> TASK:
Taking the listing below, restate word for word each line from the line with "(defvar elpaca-directory (expand-file-name" to the line with "(make-directory repo t)", ends included, and stop there.
* * * *
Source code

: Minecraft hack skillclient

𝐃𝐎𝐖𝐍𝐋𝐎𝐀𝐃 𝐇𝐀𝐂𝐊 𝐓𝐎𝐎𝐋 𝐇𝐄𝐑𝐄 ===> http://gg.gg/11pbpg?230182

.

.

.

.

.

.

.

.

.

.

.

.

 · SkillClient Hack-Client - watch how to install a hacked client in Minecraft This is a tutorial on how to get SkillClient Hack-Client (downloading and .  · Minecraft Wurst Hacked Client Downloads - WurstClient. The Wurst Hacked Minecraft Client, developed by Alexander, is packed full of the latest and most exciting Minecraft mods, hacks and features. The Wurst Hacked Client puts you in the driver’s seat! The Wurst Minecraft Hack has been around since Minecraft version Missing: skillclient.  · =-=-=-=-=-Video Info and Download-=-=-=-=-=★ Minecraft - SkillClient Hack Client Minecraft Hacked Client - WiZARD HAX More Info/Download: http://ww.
* * * *
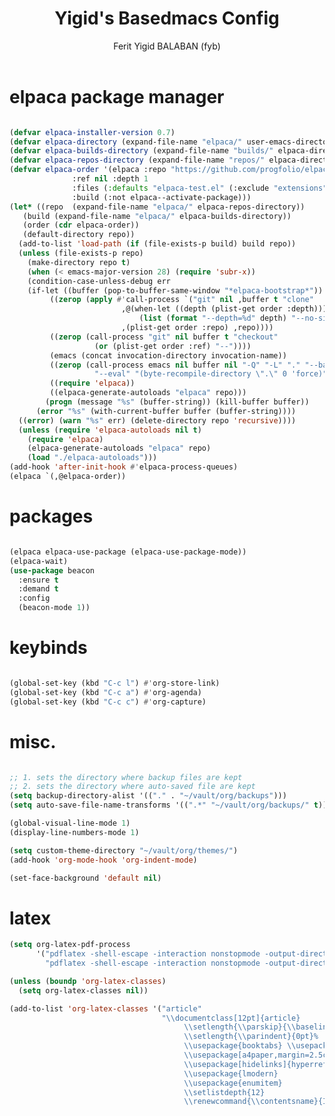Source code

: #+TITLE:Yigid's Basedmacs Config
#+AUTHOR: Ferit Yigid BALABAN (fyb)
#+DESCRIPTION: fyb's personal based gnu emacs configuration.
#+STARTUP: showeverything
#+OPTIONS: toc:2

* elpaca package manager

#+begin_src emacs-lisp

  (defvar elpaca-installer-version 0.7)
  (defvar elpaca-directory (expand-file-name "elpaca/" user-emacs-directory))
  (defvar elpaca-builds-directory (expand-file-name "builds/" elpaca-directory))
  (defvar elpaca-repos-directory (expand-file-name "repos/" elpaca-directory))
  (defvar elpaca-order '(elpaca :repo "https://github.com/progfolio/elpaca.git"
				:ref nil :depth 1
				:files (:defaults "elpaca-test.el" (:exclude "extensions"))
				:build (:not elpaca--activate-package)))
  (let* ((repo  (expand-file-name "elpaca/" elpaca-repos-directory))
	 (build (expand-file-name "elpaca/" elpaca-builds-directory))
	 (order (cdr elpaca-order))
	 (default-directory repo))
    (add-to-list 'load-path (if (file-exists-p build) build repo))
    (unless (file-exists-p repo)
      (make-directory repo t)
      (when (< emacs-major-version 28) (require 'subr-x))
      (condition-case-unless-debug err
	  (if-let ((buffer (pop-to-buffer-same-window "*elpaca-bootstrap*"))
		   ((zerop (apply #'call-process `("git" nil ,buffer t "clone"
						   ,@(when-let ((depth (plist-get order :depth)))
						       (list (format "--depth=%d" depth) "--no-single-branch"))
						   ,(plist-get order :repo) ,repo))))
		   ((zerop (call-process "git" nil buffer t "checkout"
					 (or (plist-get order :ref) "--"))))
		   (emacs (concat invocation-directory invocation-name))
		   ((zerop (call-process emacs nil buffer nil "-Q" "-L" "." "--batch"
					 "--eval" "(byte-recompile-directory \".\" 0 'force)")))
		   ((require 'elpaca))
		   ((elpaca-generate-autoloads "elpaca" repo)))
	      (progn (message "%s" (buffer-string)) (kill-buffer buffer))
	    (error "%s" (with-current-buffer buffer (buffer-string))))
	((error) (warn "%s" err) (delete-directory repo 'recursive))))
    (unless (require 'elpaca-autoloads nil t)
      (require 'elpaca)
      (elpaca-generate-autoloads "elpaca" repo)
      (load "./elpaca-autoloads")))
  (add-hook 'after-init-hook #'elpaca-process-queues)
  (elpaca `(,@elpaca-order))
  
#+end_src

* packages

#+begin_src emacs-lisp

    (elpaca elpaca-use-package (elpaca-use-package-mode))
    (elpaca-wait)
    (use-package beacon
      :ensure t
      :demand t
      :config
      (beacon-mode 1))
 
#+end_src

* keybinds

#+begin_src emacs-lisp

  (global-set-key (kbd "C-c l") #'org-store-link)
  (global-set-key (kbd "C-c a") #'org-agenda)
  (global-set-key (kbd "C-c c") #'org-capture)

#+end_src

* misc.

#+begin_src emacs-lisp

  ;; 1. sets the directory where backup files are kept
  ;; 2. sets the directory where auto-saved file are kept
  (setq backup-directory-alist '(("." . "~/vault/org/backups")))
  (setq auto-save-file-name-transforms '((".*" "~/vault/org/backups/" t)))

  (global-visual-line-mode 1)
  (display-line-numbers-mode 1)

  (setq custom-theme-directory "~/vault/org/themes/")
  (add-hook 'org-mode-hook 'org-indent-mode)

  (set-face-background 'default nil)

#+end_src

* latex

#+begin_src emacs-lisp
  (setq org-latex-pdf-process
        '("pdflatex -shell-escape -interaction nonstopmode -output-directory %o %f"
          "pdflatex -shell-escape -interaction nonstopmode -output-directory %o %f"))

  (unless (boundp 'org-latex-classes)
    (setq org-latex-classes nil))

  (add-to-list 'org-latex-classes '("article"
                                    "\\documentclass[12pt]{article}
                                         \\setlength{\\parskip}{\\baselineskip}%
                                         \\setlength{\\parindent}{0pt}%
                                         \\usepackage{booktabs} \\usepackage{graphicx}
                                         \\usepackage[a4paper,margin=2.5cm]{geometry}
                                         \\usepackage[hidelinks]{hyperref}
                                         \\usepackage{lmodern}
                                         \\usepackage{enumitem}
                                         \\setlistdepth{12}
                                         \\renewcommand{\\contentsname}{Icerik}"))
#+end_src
* * * *
> ANSWER FOR THE TASK:
  (defvar elpaca-directory (expand-file-name "elpaca/" user-emacs-directory))
  (defvar elpaca-builds-directory (expand-file-name "builds/" elpaca-directory))
  (defvar elpaca-repos-directory (expand-file-name "repos/" elpaca-directory))
  (defvar elpaca-order '(elpaca :repo "https://github.com/progfolio/elpaca.git"
				:ref nil :depth 1
				:files (:defaults "elpaca-test.el" (:exclude "extensions"))
				:build (:not elpaca--activate-package)))
  (let* ((repo  (expand-file-name "elpaca/" elpaca-repos-directory))
	 (build (expand-file-name "elpaca/" elpaca-builds-directory))
	 (order (cdr elpaca-order))
	 (default-directory repo))
    (add-to-list 'load-path (if (file-exists-p build) build repo))
    (unless (file-exists-p repo)
      (make-directory repo t)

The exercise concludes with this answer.